** Problem description **
Reproduce word for word the part of the NumPy Monte Carlo passage from "Note that I’m" to "N = int(sys.argv[1])".

** Selected passage **

•••••

Note that I’m using a loop to go through each simulation. You may recall from my post on the Electoral College that it’s often advantageous to work at a higher level of abstraction and deal with arrays of values as a single unit. This is a big part of what NumPy is for.

With that in mind, we can rewrite the Monte Carlo simulation this way:

python:
 1:  #!/usr/bin/env python3
 2:  
 3:  import numpy as np
 4:  import sys
 5:  
 6:  # Initialize
 7:  N = int(sys.argv[1])
 8:  rng = np.random.default_rng()
 9:  pA = .75
10:  pB = .25
11:  
12:  # Generate N pairs of uniform random variates and count
13:  A = rng.random(N)
14:  B = rng.random(N)
15:  onlyA = np.logical_and(A < pA, B >= pB).sum()
16:  onlyB = np.logical_and(B < pB, A >= pA).sum()
17:  
18:  # Estimate probability that if only one hits, it's A
19:  p = onlyA/(onlyA + onlyB)
20:  
21:  print(f'Probability estimate: {p:.2%} ({onlyA:,d}/{onlyA + onlyB:,d})')

In this code, A and B are arrays of length N, with each item being a random floating point number in the interval [0, 1). We then filter these arrays according to whether their values are less than the target values of pA and pB. For example, let’s say A is an array of 10 random numbers:

[0.67931298, 0.86084747, 0.66868163, 0.07347088, 0.37776693,
 0.86578819, 0.53811295, 0.84018319, 0.99293766, 0.39668558]

Then the result of A < .75 would be a 10-element array of Booleans:

 [True, False,  True,  True,  True, 
  False,  True, False, False, True]

The logical_and function takes two such arrays and outputs another Boolean array with elements that are True if both corresponding elements of the arguments are True and False otherwise.

Because Boolean arrays can be thought of as arrays of ones and zeros, the sum function acts to count the number of True values. This is how we make the (scalar) onlyA and onlyB variables in Lines 15 and 16.

The equivalent in this script of the onlyOne variable in the looping script is the sum of onlyA and onlyB, so that’s what shows up in the denominator of Line 19.

•••••

** Recorded data **
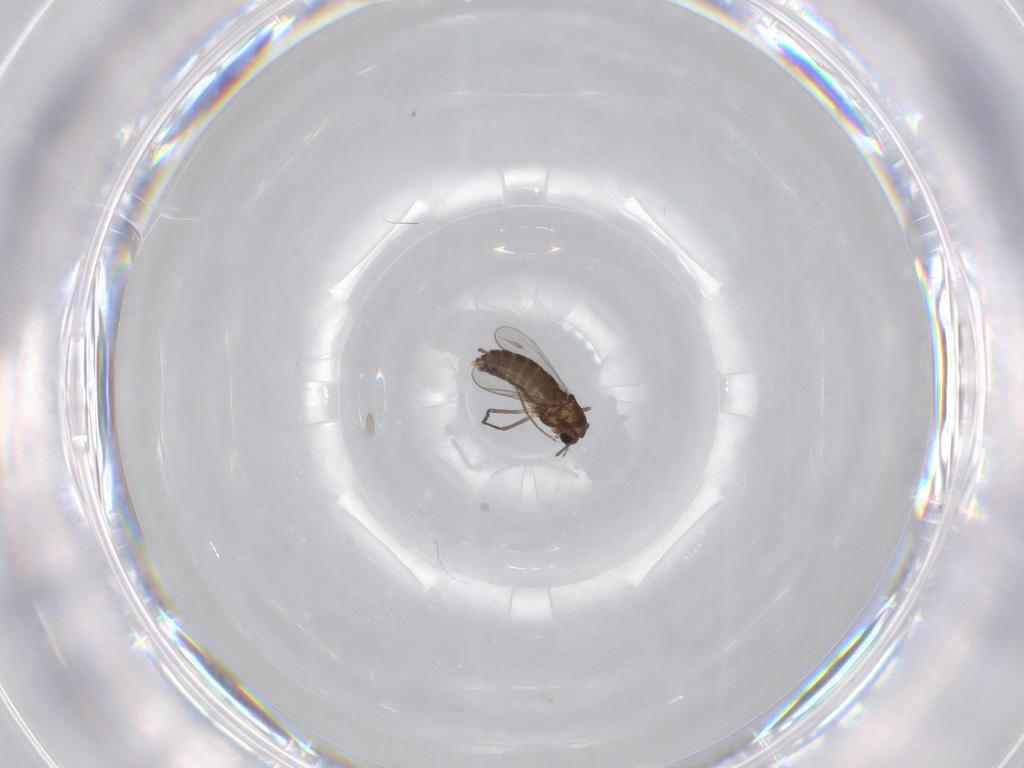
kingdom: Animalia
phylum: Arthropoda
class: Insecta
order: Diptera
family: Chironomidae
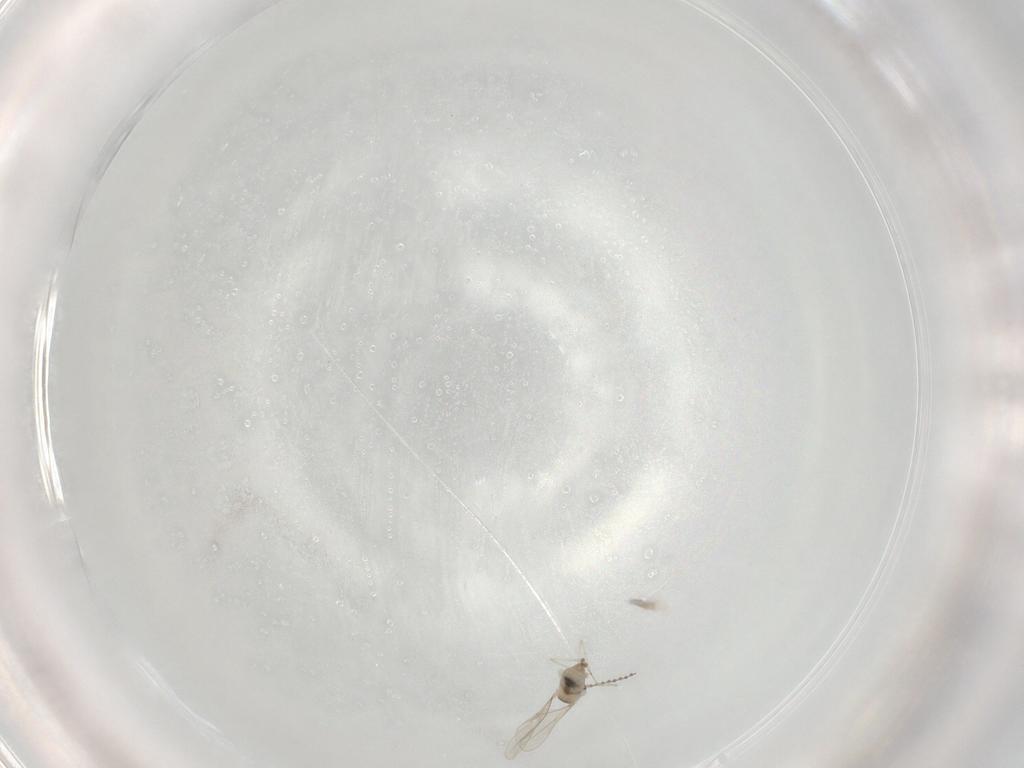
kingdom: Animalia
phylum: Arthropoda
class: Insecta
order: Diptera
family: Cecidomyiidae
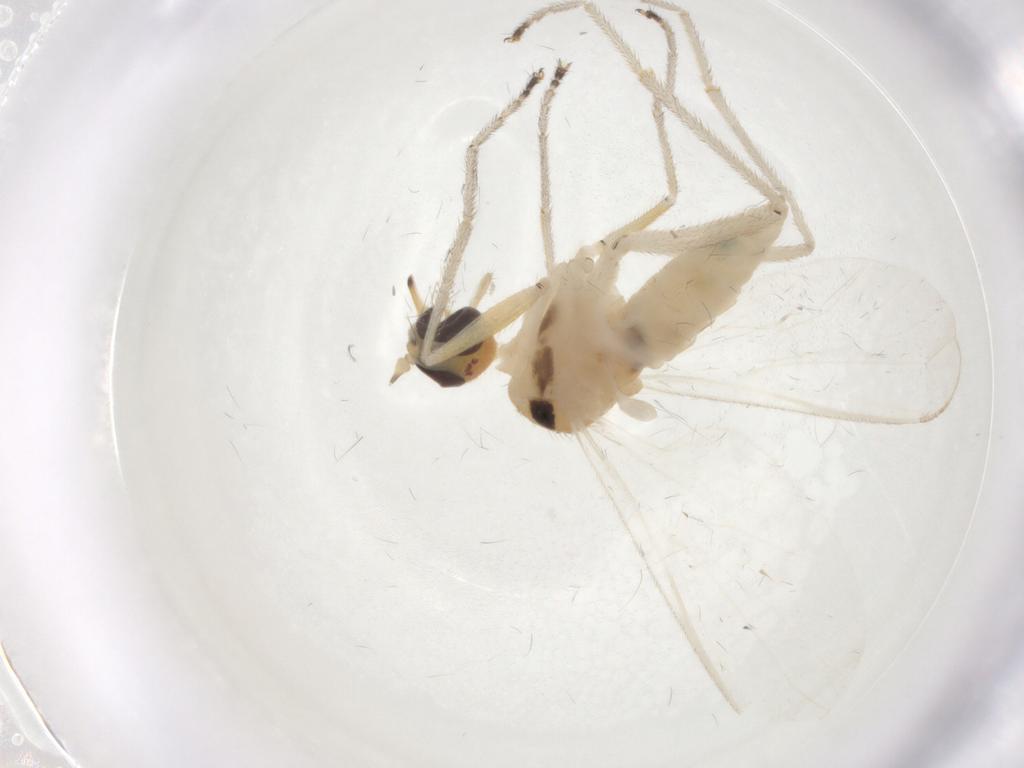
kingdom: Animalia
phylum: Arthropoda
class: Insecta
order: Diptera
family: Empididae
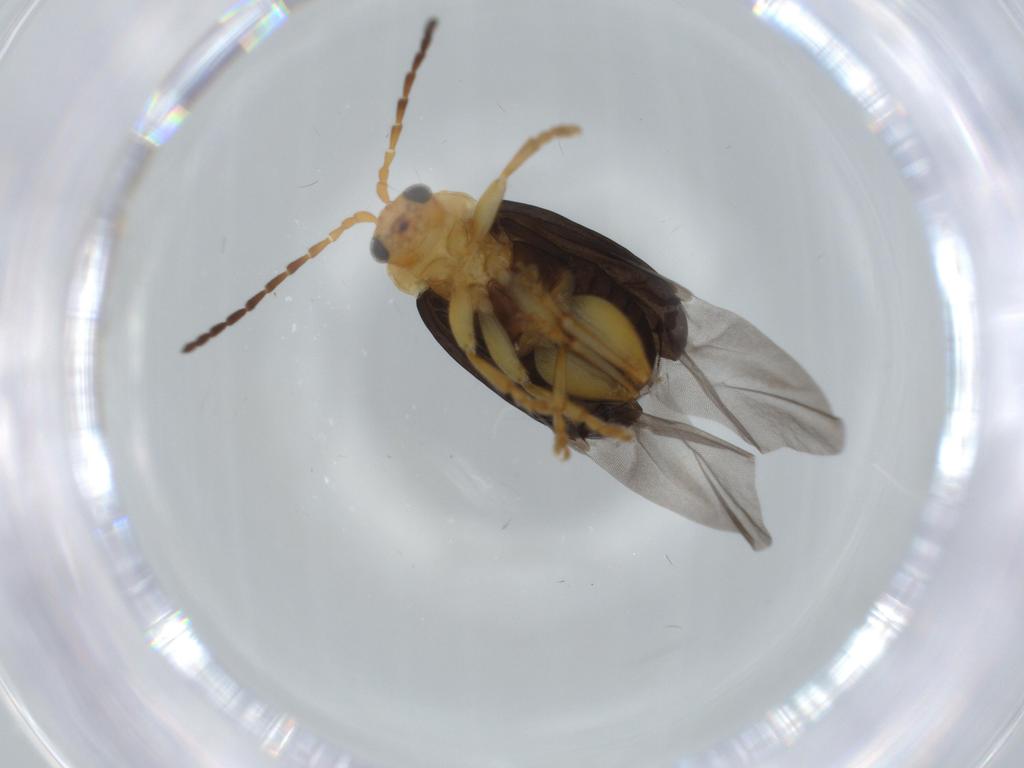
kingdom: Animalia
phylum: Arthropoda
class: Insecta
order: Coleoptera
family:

•••••

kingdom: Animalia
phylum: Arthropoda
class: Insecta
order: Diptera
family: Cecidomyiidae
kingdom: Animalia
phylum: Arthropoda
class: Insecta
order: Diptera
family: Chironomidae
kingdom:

•••••

** Answer to this task **
Note that I’m using a loop to go through each simulation. You may recall from my post on the Electoral College that it’s often advantageous to work at a higher level of abstraction and deal with arrays of values as a single unit. This is a big part of what NumPy is for.

With that in mind, we can rewrite the Monte Carlo simulation this way:

python:
 1:  #!/usr/bin/env python3
 2:  
 3:  import numpy as np
 4:  import sys
 5:  
 6:  # Initialize
 7:  N = int(sys.argv[1])